Creating a budget is the first step to developing a workable spending plan. It will help you manage your expenses and keep you on the right path to achieve your financial goals.
Before you can create a budget, you need to know what you spend in an average month. Expenses fall into two basic categories: fixed – these are the same amount every month. Rent, room and board if you live on campus, and car payments are fixed expenses; flexible – these amounts change from month to month. Utility bills, food (including that latte you grab on the way to class), and entertainment are flexible expenses. For those flexible expenses, it might be helpful to track what you spend each day for a month. Start a log in your smart phone, download a free app, or go old school and carry a small notebook.
Once you know what your expenses are, create a spreadsheet or use a budget worksheet, entering your resources and expenses. If your resources are more than your expenses, great! If not, you’ll need to take a hard look at your resources and expenses. Be realistic - it doesn’t make sense to create a financial plan that’s so restrictive you can’t live with it.
U.S. Department of Educations's Federal Student Aid website > Budgeting
Credit, Credit Reports and Credit Scores
If you plan to buy a house or a car, you will need to get a loan. In order to get a loan, you will need to have a good credit. Some student loans even require you to have good credit. So how do you build good credit? If you have a credit card or loan, information about your spending and repayment patterns is already being sent to credit to the three main credit reporting bureaus (Equifax, Experian, and TransUnion). Each time you apply for new credit, at least one of those agencies sends a report with details of your credit history. They also calculate a credit score. A higher score is an indication of an individual who manages credit wisely. Here are a few tips to get, and keep, a high credit (FICO) score:
- Stay within your credit limits. Ideally you should stay within 30% since lenders look at how much credit is available to you, and how much you are actually using.
- A good rule of thumb to keep in mind: if you can't pay for it now, ask yourself if it's something you really need, or is it just something that you want. If it's a want and not a need, then the purchase may needlessly put you deeper in debt.
- Avoid having too many credit cards. When your credit score is computed, if you have too much credit available to you, it can be seen as a risk.
- If you choose to close a credit card, make sure your credit report indicates that you, the customer, requested it to be closed.

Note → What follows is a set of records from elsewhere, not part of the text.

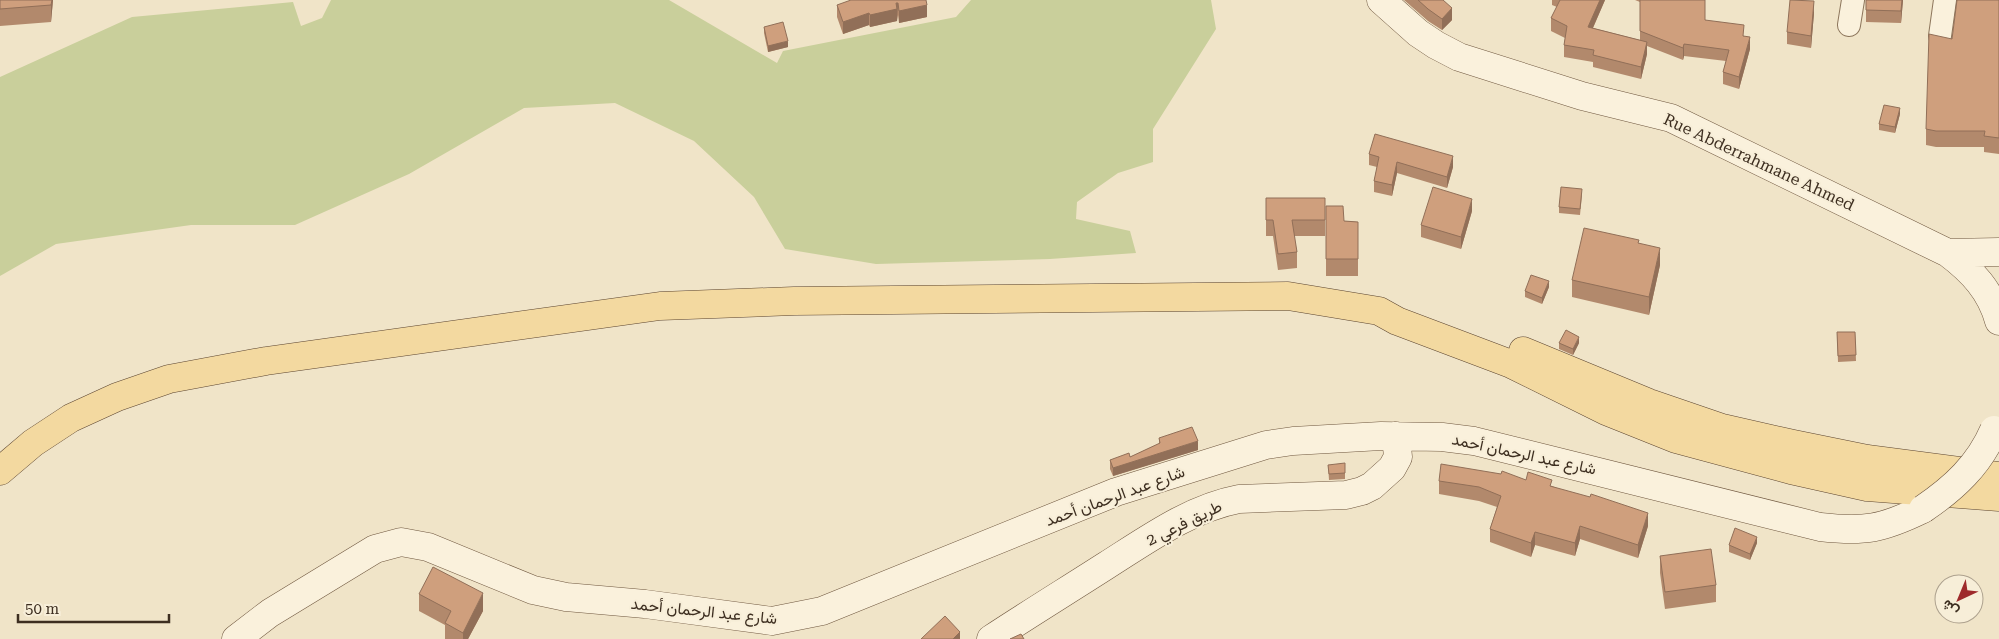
<svg xmlns="http://www.w3.org/2000/svg" width="1999" height="639" font-family="'Roboto Serif',Vazirmatn,serif">
	<style>
		.green { fill: #c9cf9b }
		.lines { fill: none; stroke-linecap: round; stroke-linejoin: round }
		.street-casing { stroke: #8d765c; stroke-width: 24 }
		.secondary-casing { stroke: #6f573f; stroke-width: 29 }
		.primary-casing { stroke: #5b4430; stroke-width: 29 }
		.street { stroke: #faf1dc; stroke-width: 22 }
		.secondary { stroke: #faf1dc; stroke-width: 28 }
		.primary { stroke: #f3d9a0; stroke-width: 28 }
		.secondary-bridge-casing { stroke: #6f573f; stroke-width: 29; stroke-linecap: butt }
		.secondary-bridge { stroke: #faf1dc; stroke-width: 28 }
		.wall { fill: #b2896c }
		.shaded-wall { fill: #916f58 }
		.building { fill: #cf9f7d; stroke: #916f58 }
		.labels { text-anchor: middle; dominant-baseline: central; stroke-width: 4; stroke-linejoin: round; paint-order: stroke }
		.street-label { font-size: 16px; fill: #3d2e20; stroke: #f7eed8 }
	</style>
	<rect width="100%" height="100%" fill="#f0e4c8"/>
	<!-- green -->
	<path class="green" d="M331,0H669L777,63L783,51L956,17L971,0H1211L1216,29L1153,129V162L1118,173L1077,202L1076,219L1130,231L1136,253L1050,259L876,264L785,249L754,197L694,141L615,103L524,108L409,174L295,225H191L56,244L0,276V77L132,17L293,2L301,26L322,18Z"/>
	<g class="lines">
		<!-- street casing -->
		<g class="street-casing">
			<path id="street" d="M1849,25L1853,0
				M1940,36L1945,0"/>
		</g>
		<!-- secondary casing -->
		<g class="secondary-casing">
			<path id="secondary" d="M1381,0L1418,33L1436,45L1459,57L1582,96L1671,118L1948,253C1972,271 1991,291 1999,321
				M1948,253L1999,252
				M236,639L270,613L375,549L401,542L428,547L533,590L566,597L645,604L772,621L822,611L1116,492L1266,445L1293,441L1381,436L1442,437L1474,441L1820,527C1865,532 1882,529 1923,509
				M991,639C1029,614 1068,590 1107,565C1148,539 1191,508 1239,499L1346,495L1362,491L1372,486L1392,468L1398,457L1396,436"/>
		</g>
		<!-- primary casing -->
		<g class="primary-casing">
			<path id="primary" d="M1523,351L1649,403L1722,428L1793,444L1867,459L1999,476
				M0,471L33,443L71,418L117,397L169,379L266,361L660,306L794,301L1288,296L1379,311L1397,321L1511,364L1606,411L1676,439L1791,470L1867,487L1999,497"/>
		</g>
		<!-- street -->
		<use href="#street" class="street"/>
		<!-- secondary -->
		<use href="#secondary" class="secondary"/>
		<!-- primary -->
		<use href="#primary" class="primary"/>
		<!-- secondary-bridge casing -->
		<g class="secondary-bridge-casing">
			<path id="secondary-bridge" d="M1923,509C1954,488 1979,465 1994,430"/>
		</g>
		<!-- secondary-bridge -->
		<use href="#secondary-bridge" class="secondary-bridge"/>
	</g>
	<!-- wall -->
	<path class="wall" d="M0,0H53L51,22L0,26Z
		M926,0L927,17L899,23L898,15L897,21L870,27L869,25L843,34L837,17V5Z
		M1404,0H1443L1452,20L1442,30L1428,21Z
		M1552,0H1605L1593,28L1640,40V2L1635,0H1705V20L1744,36L1750,49L1739,89L1723,84V72L1726,61L1684,56L1683,60L1647,46V54L1641,79L1593,67V62L1564,57V45L1565,38L1551,31V18L1557,7L1552,5Z
		M1866,0H1903L1901,23L1866,22Z
		M1999,0V154L1984,152V147H1936L1926,145V129L1952,39Z
		M1814,13L1811,48L1787,44V32Z
		M764,27L788,47L768,52L764,33Z
		M1900,114L1895,133L1879,130V124Z
		M1369,154L1453,167L1447,188L1397,173L1392,196L1374,192V181L1377,167L1369,165Z
		M1582,195L1580,215L1559,213V207Z
		M1266,198H1325V236H1294L1297,252V268L1278,270L1273,236H1266Z
		M1326,206L1344,221L1358,222V276H1326Z
		M1472,211L1461,249L1421,237V225Z
		M1639,243L1660,265L1649,315L1572,297V280Z
		M1549,287L1542,304L1525,297V291Z
		M1837,332H1855L1856,361L1838,362Z
		M1559,343H1579L1573,355L1559,349Z
		M1159,438L1198,450L1113,476L1110,469V460L1130,457L1159,444Z
		M1328,465L1345,473V479L1329,480Z
		M1526,480L1552,486L1648,526L1638,558L1580,539L1575,556L1535,545L1531,557L1490,542V529L1497,507L1479,501L1439,494V481Z
		M1757,543L1750,560L1729,552V545Z
		M1660,556L1716,585V602L1665,609L1660,573Z
		M419,594L483,611L468,639H445V625L419,611Z"/>
	<!-- shaded-wall -->
	<path class="shaded-wall" d="M52,0H53L51,22V5Z
		M1600,0H1605L1588,39V27Z
		M1902,0H1903L1901,23V11Z
		M1814,1V13L1811,48V36Z
		M898,3L897,21L870,27V15Z
		M927,5V17L899,23V11Z
		M1452,8V20L1442,30V19Z
		M869,13V25L843,34V22Z
		M1750,37V49L1739,89V77Z
		M788,41V47L768,52V46Z
		M1647,42V54L1641,79V67Z
		M1684,44V56L1683,60V48Z
		M1900,108V114L1895,133V127Z
		M1453,156V167L1447,188V177Z
		M1397,162V173L1392,196V185Z
		M1472,199V211L1461,249V237Z
		M1660,248V265L1649,315V297Z
		M1549,281V287L1542,304V298Z
		M1579,337V343L1573,355V349Z
		M1198,441V450L1113,476V468Z
		M1648,513V526L1638,558V545Z
		M1580,526V539L1575,556V543Z
		M1535,532V545L1531,557V543Z
		M1757,537V543L1750,560V554Z
		M483,593V611L468,639H463V633Z
		M960,632V639H953Z"/>
	<!-- building -->
	<path class="building" d="M0,0H52L51,5L0,9Z
		M851,0H926L927,5L899,11L898,3H896L897,9L870,15L869,13L843,22L837,5Z
		M1418,0H1443L1452,8L1442,19L1428,9Z
		M1560,0H1600L1588,27L1647,42L1641,67L1593,55L1594,50L1564,45L1567,26L1551,18Z
		M1640,0H1705V20L1744,25L1743,36L1750,37L1739,77L1723,72L1729,50L1684,44L1683,48L1640,31Z
		M1790,0L1814,1L1811,36L1787,32Z
		M1866,0H1902L1901,11L1866,10Z
		M1957,0H1999V138L1984,136L1985,131H1936L1926,129L1929,34L1952,39Z
		M783,22L788,41L768,46L764,27Z
		M1884,105L1900,108L1895,127L1879,124Z
		M1375,134L1453,156L1447,177L1397,162L1392,185L1374,181L1379,157L1369,154Z
		M1433,187L1472,199L1461,237L1421,225Z
		M1561,187L1582,189L1580,209L1559,207Z
		M1266,198H1325V220H1292L1297,252L1278,254L1273,220H1266Z
		M1326,206H1343L1344,221L1358,222V259H1326Z
		M1584,228L1639,240L1638,243L1660,248L1649,297L1572,280Z
		M1531,275L1549,281L1542,298L1525,291Z
		M1566,330L1579,337L1573,349L1559,343Z
		M1837,332H1855L1856,355L1838,356Z
		M1192,427L1198,441L1113,468L1110,460L1129,453L1130,457L1160,443L1159,438Z
		M1345,463V473L1329,474L1328,465Z
		M1441,464L1501,474L1502,471L1526,480L1528,472L1552,480L1550,486L1590,497L1591,494L1648,513L1638,545L1580,526L1575,543L1535,532L1531,543L1490,529L1501,496L1479,487L1439,481Z
		M1735,528L1757,537L1750,554L1729,545Z
		M1711,549L1716,585L1665,592L1660,556Z
		M433,567L483,593L463,633L445,623L451,611L419,594Z
		M945,616L960,632L953,639H921Z
		M1021,634L1024,639H1010Z"/>
	<g class="labels">
		<!-- street labels -->
		<g class="street-label">
			<text transform="translate(1759 162) rotate(25)">Rue Abderrahmane Ahmed</text>
			<text transform="translate(1524 454) rotate(12)">شارع عبد الرحمان أحمد</text>
			<text transform="translate(1115 496) rotate(-20)">شارع عبد الرحمان أحمد</text>
			<text transform="translate(1184 523) rotate(-26)">طريق فرعي 2</text>
			<text transform="translate(704 611) rotate(6)">شارع عبد الرحمان أحمد</text>
		</g>
	</g>
	<!-- north arrow -->
	<g transform="translate(1959 599) rotate(224)"><circle r="24" fill="#f7eed8" stroke="#ada18e"/>
	<path d="M0-4L9 19L0 12L-9 19Z" fill="#9e2a2b"/>
	<text y="-8" font-size="14" font-weight="bold" text-anchor="middle" fill="#3d2e20">ش</text>
	</g>
	<!-- scale -->
	<path d="M18 614v8h151v-8" fill="none" stroke="#3d2e20" stroke-width="2.5"/>
	<text x="25" y="614" font-size="15" fill="#3d2e20" stroke="#f7eed8" stroke-width="4" paint-order="stroke">50 m</text>
</svg>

- Check your credit report once a year. Everyone is entitled to one free copy of their credit report from each of the three agencies each year. In addition, if you were denied credit recently, you have the right to a free copy of your credit report even if you already received a free copy that year. Review your credit report and make sure there are no errors. If you do find any errors, you need to contact all three credit bureaus and have them corrected.
Saving and Investing
We’ve all heard the saying “save for a rainy day”. Whether it’s a short term goal like the newest phone or tablet, or a long term goal like a comfortable retirement, we need to set money aside to meet those goals. But if you’re like most people, you don’t save enough, or you don’t save at all. You might think that as a student living on a tight budget, you don’t have any extra money to put into a savings account. Here are some ideas to get you on the path to saving:
- Be consistent. Even if you have to start with a small amount, regular deposits to your savings account will establish good savings habits.
- Before paying for any flexible expenses like eating out or going to a movie, pay yourself by making a savings account deposit.
- Set a savings goal. Whether it’s short term or long term, big or small, set a goal. You’re more likely to save if you have a goal and see the progress you’re making as you reach it.